Wenn Code billig wird, wird Verständnis teuer

Markus Poppastring, der über seine Erfahrungen beim medizinischen Transkriptions-Startup Heartland Information Services reflektiert, warnt, dass der aktuelle Rückgang der Produktionskosten von Code durch KI die Offshore-Outsourcing-Welle der frühen 2000er Jahre widerspiegelt. Damals war der teure Teil nicht das Schreiben von Code – sondern ihn gut genug zu verstehen, um ihn sicher zu ändern, unter Druck zu debuggen und Entscheidungen dem nächsten Entwickler zu erklären.
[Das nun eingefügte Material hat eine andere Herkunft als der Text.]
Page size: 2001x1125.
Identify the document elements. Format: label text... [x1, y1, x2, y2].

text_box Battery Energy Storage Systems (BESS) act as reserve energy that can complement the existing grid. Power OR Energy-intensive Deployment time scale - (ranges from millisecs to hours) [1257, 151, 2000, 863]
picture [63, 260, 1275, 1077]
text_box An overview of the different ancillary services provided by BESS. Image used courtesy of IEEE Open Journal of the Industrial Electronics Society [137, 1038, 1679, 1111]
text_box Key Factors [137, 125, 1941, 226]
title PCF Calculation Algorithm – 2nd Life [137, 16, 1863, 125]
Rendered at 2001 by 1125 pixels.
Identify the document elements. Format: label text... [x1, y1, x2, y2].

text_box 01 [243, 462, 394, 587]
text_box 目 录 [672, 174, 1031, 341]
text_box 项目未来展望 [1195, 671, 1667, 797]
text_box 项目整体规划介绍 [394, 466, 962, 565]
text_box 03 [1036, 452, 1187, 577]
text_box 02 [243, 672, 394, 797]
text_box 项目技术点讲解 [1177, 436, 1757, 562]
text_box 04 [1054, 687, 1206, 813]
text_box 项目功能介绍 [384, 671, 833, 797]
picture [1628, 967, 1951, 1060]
Der offshore produzierte Code war oft gut, aber das Wissen lebte in einer Zeitzone und die Verantwortung in einer anderen.
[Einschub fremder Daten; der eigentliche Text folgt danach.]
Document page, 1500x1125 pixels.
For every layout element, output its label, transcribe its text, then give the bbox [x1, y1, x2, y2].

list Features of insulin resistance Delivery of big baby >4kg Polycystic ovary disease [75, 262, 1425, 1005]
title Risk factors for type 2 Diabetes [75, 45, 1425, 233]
Mit KI-generiertem Code ist das Problem schlimmer: „Das Wissen existiert möglicherweise nirgendwo. Es gibt keinen Menschen auf der anderen Seite, der einst das vollständige Bild hatte. Der Code wurde eingecheckt, syntaktisch korrekt, aber ohne Intention.“ Dies spiegelt die These von Prediction Machines wider: Wenn ein grundlegender Input billig wird, verschiebt sich der Wert zu seinen Komplementen. In der Software ist das Komplement zur Produktion das Verstehen.
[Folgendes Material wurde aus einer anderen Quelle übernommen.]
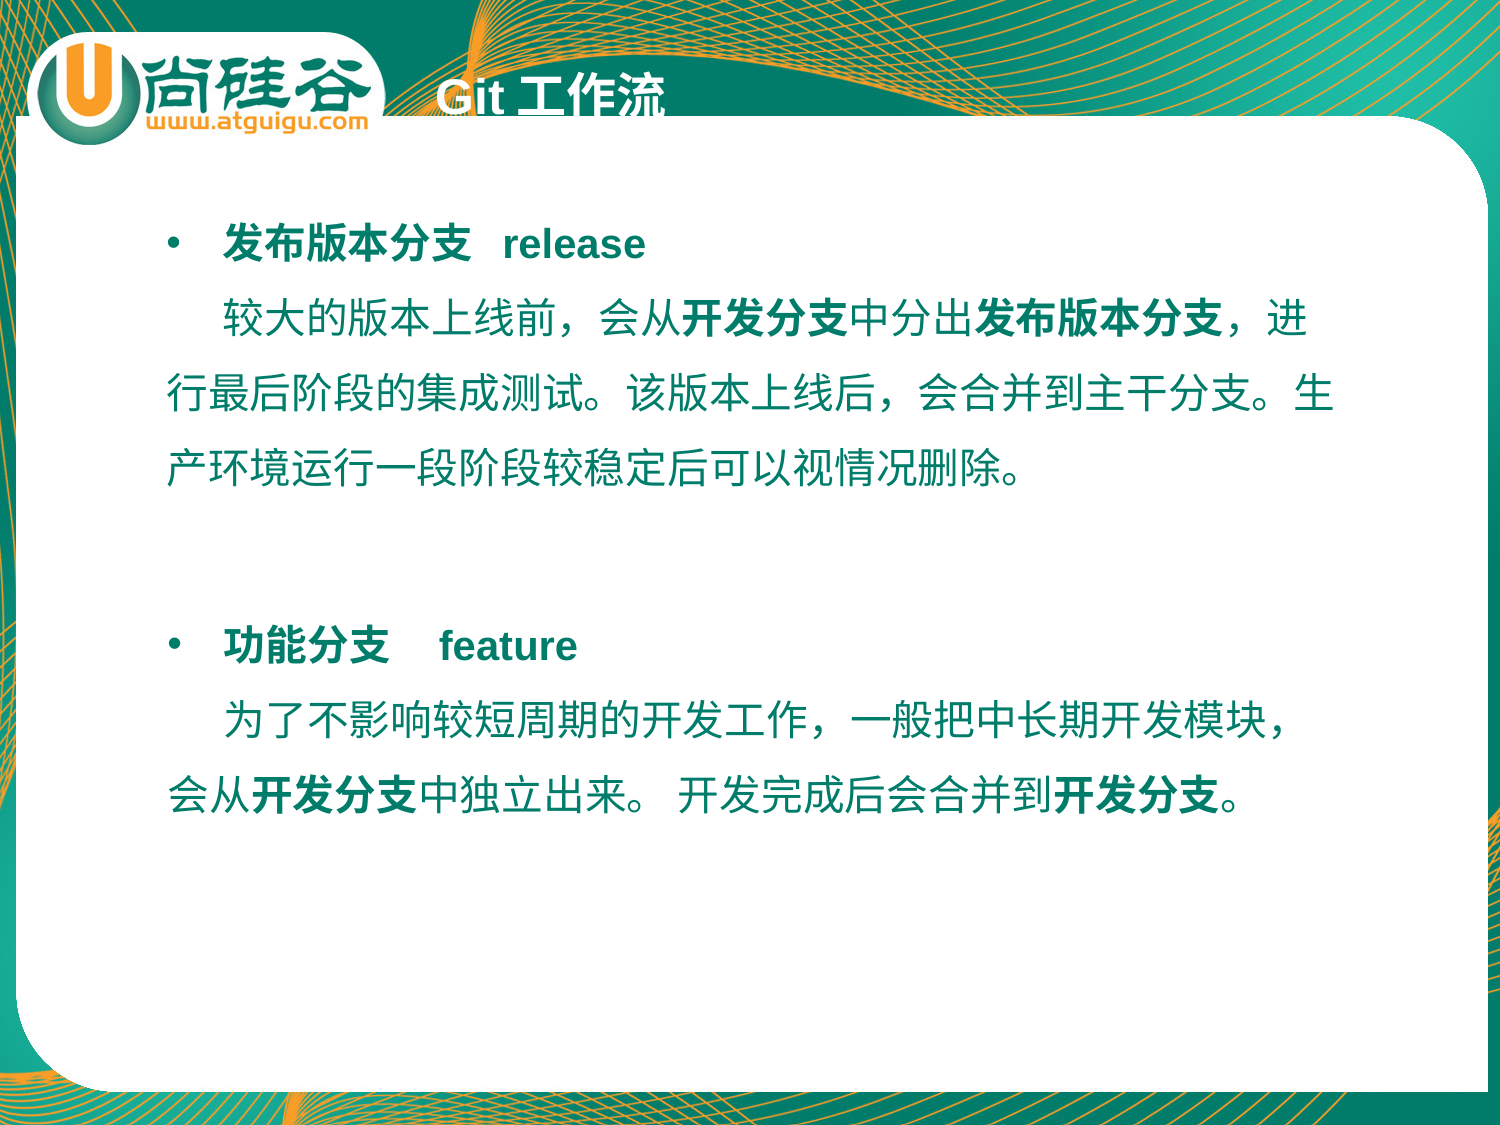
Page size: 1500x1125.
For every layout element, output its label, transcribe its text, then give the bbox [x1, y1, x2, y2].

text_box 功能分支 feature 为了不影响较短周期的开发工作，一般把中长期开发模块，会从开发分支中独立出来。 开发完成后会合并到开发分支。 [77, 586, 1354, 826]
text_box Git工作流 [420, 27, 682, 132]
text_box 发布版本分支 release 较大的版本上线前，会从开发分支中分出发布版本分支，进行最后阶段的集成测试。该版本上线后，会合并到主干分支。生产环境运行一段阶段较稳定后可以视情况删除。 [76, 184, 1353, 500]
picture [0, 0, 1500, 1125]
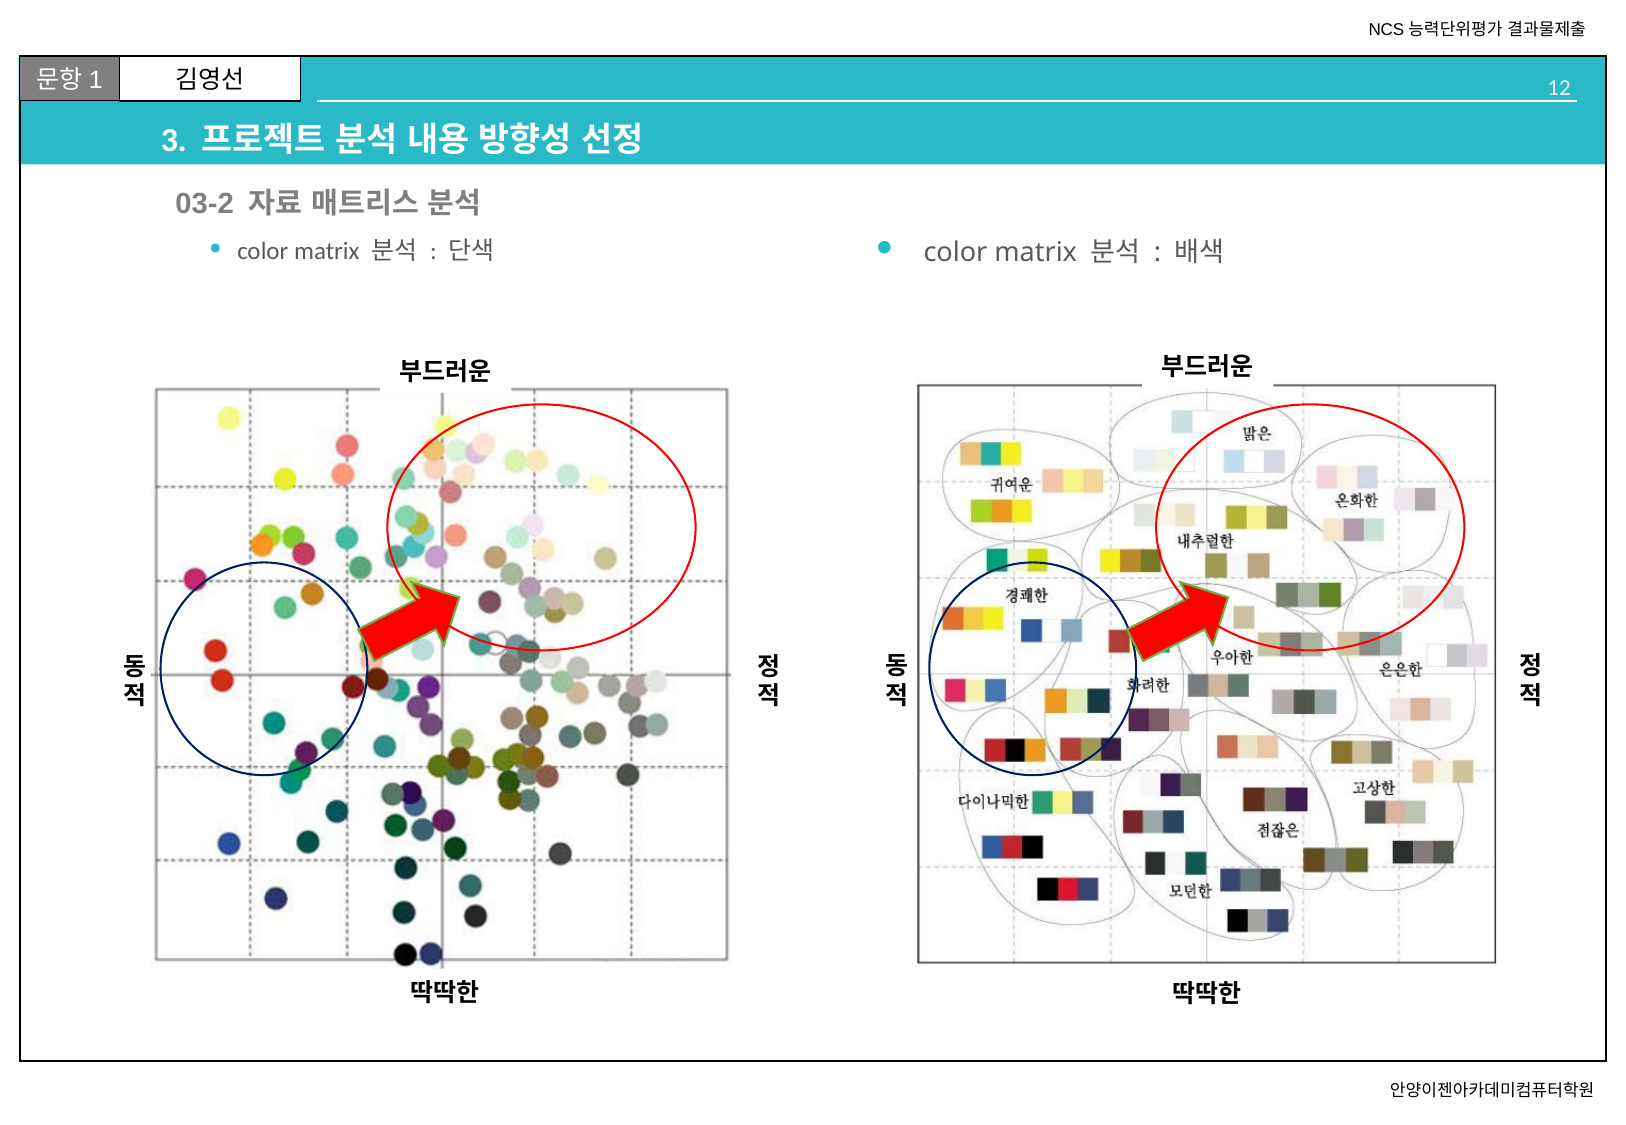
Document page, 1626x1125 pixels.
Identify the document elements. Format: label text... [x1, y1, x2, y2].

text_box [356, 599, 451, 663]
list color matrix 분석 : 단색 [194, 227, 1460, 279]
title 3. 프로젝트 분석 내용 방향성 선정 [146, 114, 1460, 166]
text_box [1125, 599, 1220, 663]
text_box color matrix 분석 : 배색 [861, 230, 1251, 285]
text_box [928, 561, 1138, 777]
picture [150, 387, 732, 974]
text_box [159, 561, 369, 777]
subtitle 03-2 자료 매트리스 분석 [160, 176, 1460, 228]
picture [917, 380, 1497, 966]
text_box [1155, 403, 1466, 652]
text_box [386, 403, 697, 652]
Der Autor argumentiert, dass die knappe Ressource nicht das Produzieren von Code ist – sondern das Lesen, Navigieren und Wissen, welche Teile wichtig sind. Er zitiert Joel Spolskys 25 Jahre alte Beobachtung: „Es ist schwerer, Code zu lesen als zu schreiben.“ Die Lösung, die man aus dem Outsourcing gelernt hat, ist die bewusste Investition in gemeinsamen Kontext, Dokumentation, Code-Reviews und die Behandlung des Verständnisses als erstklassiges Anliegen der Softwareentwicklung. Entwicklerwerkzeuge sollten sich darauf konzentrieren, uns zu helfen, bestehenden Code zu verstehen, nicht nur schneller neuen Code zu schreiben.